CHILDREN AND young people from white British backgrounds are more likely to be active than all other ethnic groups except for white other (children and young people who self-identify as white but are aren’t of the English, Welsh, Scottish, Romani or Irish ethnic groupings), according to a report by Sport England.
Sport England is an arms-length body of government responsible for growing and developing grassroots sport and getting more people active across England.
Decreases in activity levels compared to 12 months ago have been driven by children and young people of mixed and Black ethnicities.
The gender gap in activity levels is widest amongst Asian and Black children and young people, with boys being more likely to be active than girls.
The pandemic heightened these inequalities, with the gap between white British and Asian and Black children growing during the summer term.
The number of children and young people who were physically active fell during the 2019/20 academic year in England, as first storms and then the coronavirus pandemic restricted the type of activities available.
The figures, published in Sport England’s latest Active Lives Children and Young People Survey covering the 2019/20 academic year, show 44.9% of children and young people (3.2 million) met the Chief Medical Officer guidelines of taking part in sport and physical activity for an average of 60 minutes or more a day.
This represents a decrease of 1.9% (86,500) compared to the same period 12 months ago, although activity levels remain higher than in 2017/18.
Some 31.3 (2.3m) did less than an average of 30 minutes a day, with an increase of 2.4% (+201,400) in the proportion who were less active over the last year.
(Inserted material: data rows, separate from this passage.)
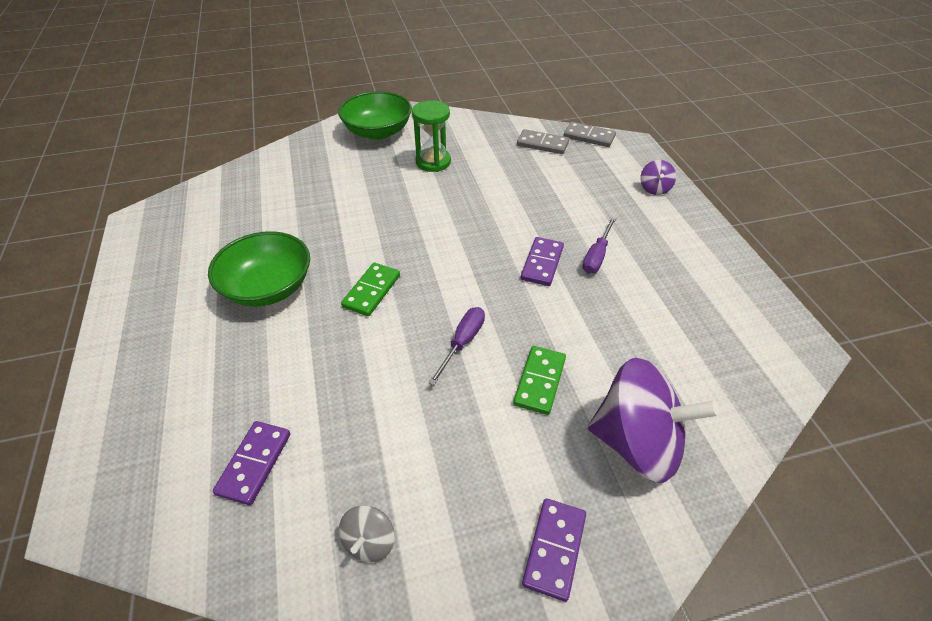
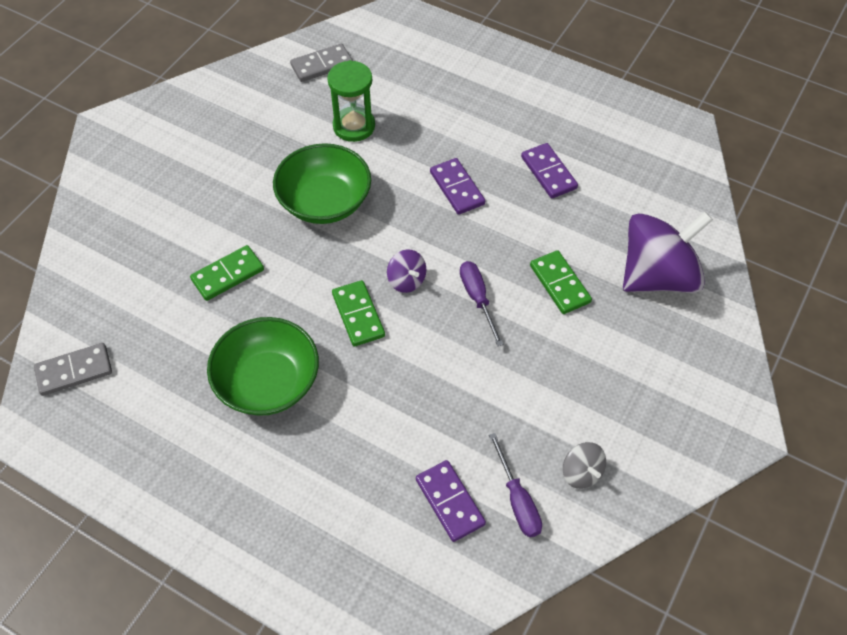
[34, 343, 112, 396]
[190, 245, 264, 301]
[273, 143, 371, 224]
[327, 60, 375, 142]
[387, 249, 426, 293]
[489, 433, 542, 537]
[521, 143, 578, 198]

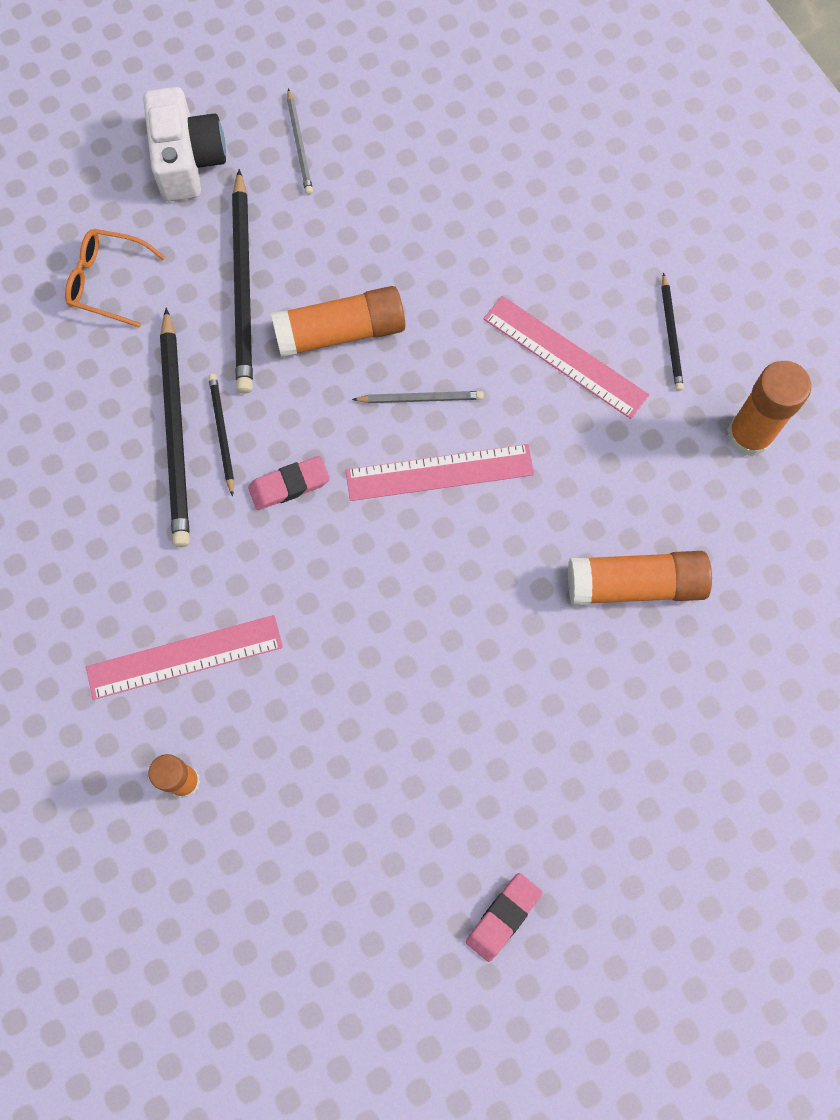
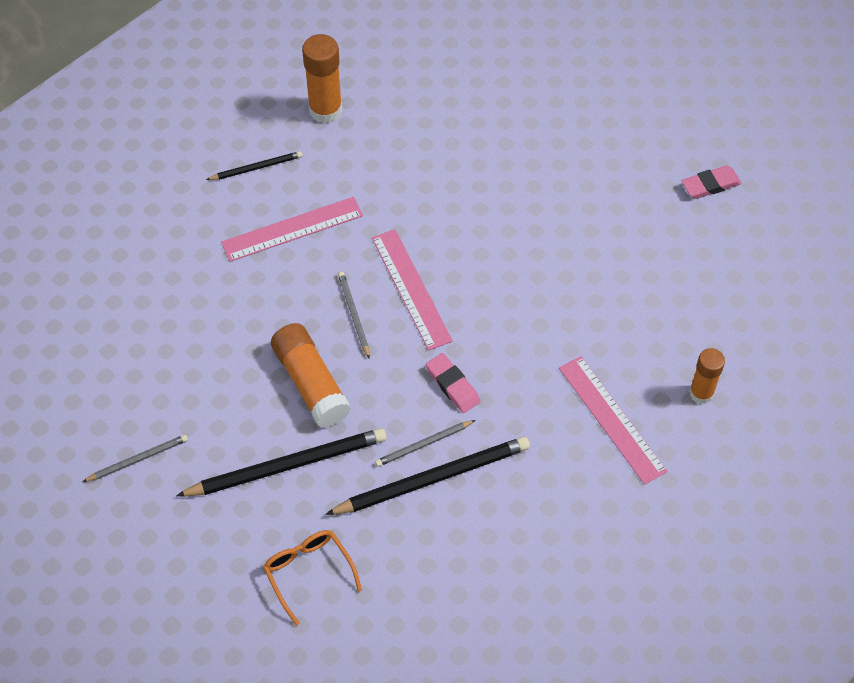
[221, 197, 363, 262]
[263, 530, 362, 626]
[375, 420, 475, 467]
[682, 165, 741, 199]
[143, 87, 226, 202] (first image)
[568, 551, 712, 605] (first image)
The number of less active children is still less than it was in 2017/18.
The survey showed activity levels were increasing during the autumn term (2019) and the overall drop over the academic year was due to disruption caused by the storms in the spring term and the impact of the pandemic across the summer term.
However, thanks to the dedication and resourcefulness of parents, teachers, coaches and organisations who deliver activities, the drop during the period between mid-May and late-July (when restrictions started to ease) was significantly less than it was for adults earlier in the pandemic.
The numbers show children and young people were generally successful in adapting their habits to include new forms of exercise, however the types of activity they were able to do changed drastically.
Not surprisingly, sporting activities (which include team sports and swimming) were hardest hit, down 16% with just over 1 million fewer children and young people taking part, whilst the biggest gains were found in walking, cycling and fitness.
The lack of available choice also led to a significant drop in the physical literacy of our children and young people – which is made up of four elements: motivation (measured through enjoyment), confidence, competence plus knowledge and understanding.
This means that, while in the short-term activity levels could largely be maintained, it’s possible there could be long-term consequences about how children feel about sport and activity.
It also highlights the importance of ensuring sport and physical activity in and outside of school is back up and running as soon as it’s safe to do so.
The report also shows the restrictions, while impacting everyone, hit certain social groups harder than others with those from Black and Asian backgrounds were more impacted than those who are white.
Tim Hollingsworth, Sport England’s chief executive, said great credit is due to the hard work of parents/carers and the physical activity sector but the challenges caused by the pandemic are fierce.